Bagaimana pandangan Islam tentang akal?

Nomer 1 itu alat menjadi orang Islam itu bukan Al-Quran
Bukan Syariat…
Bukan Fiqih…
Bukan Kitab…
Bukan Hadits…

Alat utama AKALMU… PIKIRANMU…

Quran Hadits itu alat… Dia bukan subjek
Subjeknya akalmu… Pikiranmu… Logikamu… Analisismu…

Quran Hadits itu alat… Bahan…
Untuk mencari pedoman dari Allah

Jadi pendidikan Islam nomer satu itu penggunaan Akal
Maka Allah SWT mengatakan Afala Ta’qilunAfala Tatafakkarun

Untuk apa kamu pakai Quran tapi tidak pakai Hati
Untuk apa kamu pakai Syariat Islam tapi tidak pakai Akal

Emha Ainun Najib


Bagaimana menurut anda ?

Akal merupakan alat pengontrol atau sebuah navigasi bagi kemanusiaan agar senantiasa berjalan sealur dan seirama bersama pesan-pesan yang telah disampaikan dalam Alquran sebagai sumber pengetahuan bagi manusia agar dapat memaknai hakekat ciptaan-Nya
sebagai salah satu bentuk penyempurnaan terhadap nilai-nilai kemanusiaan yang melekat pada dirinya sendiri.

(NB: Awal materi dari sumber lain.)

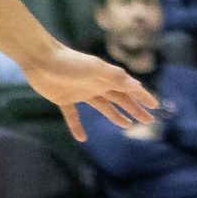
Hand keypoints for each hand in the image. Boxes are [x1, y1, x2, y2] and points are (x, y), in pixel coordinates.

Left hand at [22, 44, 156, 142]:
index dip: (143, 97)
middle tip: (147, 120)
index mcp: (106, 77)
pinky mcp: (64, 99)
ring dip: (115, 116)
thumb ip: (115, 77)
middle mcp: (97, 85)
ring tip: (127, 125)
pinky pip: (73, 116)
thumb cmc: (69, 62)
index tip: (155, 105)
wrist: (41, 58)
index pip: (129, 89)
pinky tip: (82, 138)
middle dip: (135, 109)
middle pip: (120, 99)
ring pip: (104, 107)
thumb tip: (137, 86)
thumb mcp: (95, 69)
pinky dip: (78, 127)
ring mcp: (81, 93)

Salah satu sebab diturunkannya ayat ini, berkenaan dengan kebiasaan orang-orang Yahudi yang selalu menyimpang dari ajaran yang benar, yang disebabkan mereka takut kehilangan kedudukan dan martabat di mata manusia, sehingga mereka disindir oleh Q.S Al-Baqarah: 170, dengan bentuk “laa ya’qiluun”.

Dalam konteks ayat tersebut, Allah SWT. menyerukan kepada orang-orang yang beriman (mau menggunakan akalnya) untuk menasehati orang-orang yang sesat (tidak mau memfungsikan akalnya) dengan mengatakan: “ikutilah Alquran maupun petunjuk yang diturunkan oleh Allah SWT.” mereka tetap saja tidak mau mengiktui apa kata seruan Ilahiah, namun yang mereka ikuti adalah tradisi yang telah diwariskan oleh nenek moyangnya, kendatipun nenek moyang mereka tidak mengetahui tentang Allah sedikitpun dan tidak pula mengerti tentang kebenaran.

Kata ‘akal’ menurut Abdurrahman Saleh Abdullah mengandung pengertian pengetahuan, atau juga berarti kemampuan mengontrol diri. Seseorang yang lisannya tidak berfungsi disebut juga dengan “u’tuqil lisaanuhu”. Penggunakan kata aqal di dalam Alquran, tidak menggunakan kata isim atau mashdar, maupun amar, melainkan kata jadiannya hanya menggunakan fi’il mudhari atau madhi.

Orang yang dikatakan seperti la ya’qiluun ditakdirkan untuk masuk neraka, karena orang yang semacam ini tuli dan hatinya membatu, meskipun mereka tidak mempunyai cacat secara fisik melainkan mereka cacat secara moral.

Antara akal (rasio), roh (jiwa), dan apetit (nafsu/kecenderungan) merupakan bentuk rangkaian urgens dalam sisi kemanusiaan, karena setiap bagian dari ketiga mempunyai peran dan fungsinya masing-masing.

Pembagian ini didasarkan pada konflik batiniah dalam setiap diri manusia. Sedikitnya ada tiga macam aktivitas yang tertanam dalam setiap individu, yaitu :

  1. Adanya kesadaran akan nilai dan tujuan dan ini adalah tugas dari aktivitas akal (reason).

  2. Adanya suatu rangsangan atau semangat yang bersifat netral dan memberikan respons serta membimbing kinerja akal dan inilah tugas dari roh (jiwa).

  3. Adanya keinginan yang cendrung lebih menitikberatkan pada hal-hal yang bersifat material. Kecenderungan yang semacam ini banyak dipengaruhi oleh nilai-nilai apetit (nafsu).

Dengan demikian, jiwa adalah prinsip hidup yang dapat menggerakkan segala aktivitas tubuh. Oleh karena itu level lebih rendah menguasai level lebih tinggi, akan muncul kejahatan. Manusia tidak akan mungkin mendapatkan kebahagiaan manakala lebih mengutamakan sifat apetit ketimbang akalnya, atau dengan kata lain manusia tak akan pernah bahagia kalau ia menggantikan realitas dengan yang tampak dan yang rasional dengan irrasional. Jika terjadi demikian, maka manusia akan kehilangan harmoni batiniah dalam hidupnya.